When Jesus’ work caused huge crowds to follow him, Mary and Jesus' brothers “went out to seize him, for they were saying, ‘He is out of his mind’” (Mark 3:20-21). In this same general context, Jesus was told that his mother and brothers were outside looking for him. Jesus replied, "Who are my mother and brothers? …. Whoever does God's will is my brother and sister and mother" (Mark 3:34). At the same time Jesus demonstrated his love and respect for his mother, he also taught the very important lesson that "Whoever loves father or mother more than me is not worthy of me, and whoever loves son or daughter more than me is not worthy of me" (Matthew 10:37).

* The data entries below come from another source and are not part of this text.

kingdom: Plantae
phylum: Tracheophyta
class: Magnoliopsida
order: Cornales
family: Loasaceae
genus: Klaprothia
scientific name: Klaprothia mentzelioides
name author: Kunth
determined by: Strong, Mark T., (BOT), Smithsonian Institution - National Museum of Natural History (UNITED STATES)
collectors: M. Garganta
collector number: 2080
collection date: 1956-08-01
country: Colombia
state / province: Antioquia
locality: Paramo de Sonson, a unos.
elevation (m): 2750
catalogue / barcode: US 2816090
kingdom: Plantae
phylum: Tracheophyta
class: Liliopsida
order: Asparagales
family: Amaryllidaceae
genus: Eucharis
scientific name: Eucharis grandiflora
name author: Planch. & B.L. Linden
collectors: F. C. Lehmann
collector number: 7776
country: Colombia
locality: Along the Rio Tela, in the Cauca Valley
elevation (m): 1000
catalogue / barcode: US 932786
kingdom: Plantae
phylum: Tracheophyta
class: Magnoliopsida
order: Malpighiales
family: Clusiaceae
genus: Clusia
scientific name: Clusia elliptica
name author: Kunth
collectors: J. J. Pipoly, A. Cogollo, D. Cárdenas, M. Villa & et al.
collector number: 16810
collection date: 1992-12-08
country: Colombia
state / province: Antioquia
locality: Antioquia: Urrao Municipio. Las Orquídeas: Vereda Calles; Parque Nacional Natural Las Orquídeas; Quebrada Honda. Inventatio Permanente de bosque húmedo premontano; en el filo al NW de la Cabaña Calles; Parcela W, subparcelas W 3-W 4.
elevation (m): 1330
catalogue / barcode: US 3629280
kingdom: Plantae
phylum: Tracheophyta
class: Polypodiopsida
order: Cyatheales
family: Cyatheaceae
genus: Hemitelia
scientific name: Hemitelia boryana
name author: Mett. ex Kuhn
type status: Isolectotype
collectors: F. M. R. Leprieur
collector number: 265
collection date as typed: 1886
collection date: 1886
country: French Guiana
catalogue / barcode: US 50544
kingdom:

Even though his family often struggled with his teachings and his actions, Mary's love for him led her to stand "near the cross of Jesus" as he was dying for the sins of mankind. Mary,

along with his brothers, having accepted him as Lord and Savior, gathered with a group of disciples in a room in Jerusalem following Jesus' ascension (Acts 1:12-14).

On Mother's Day – and every day – we have an obligation and the privilege of honoring our mothers, whether she is our mother, or the mother of our children.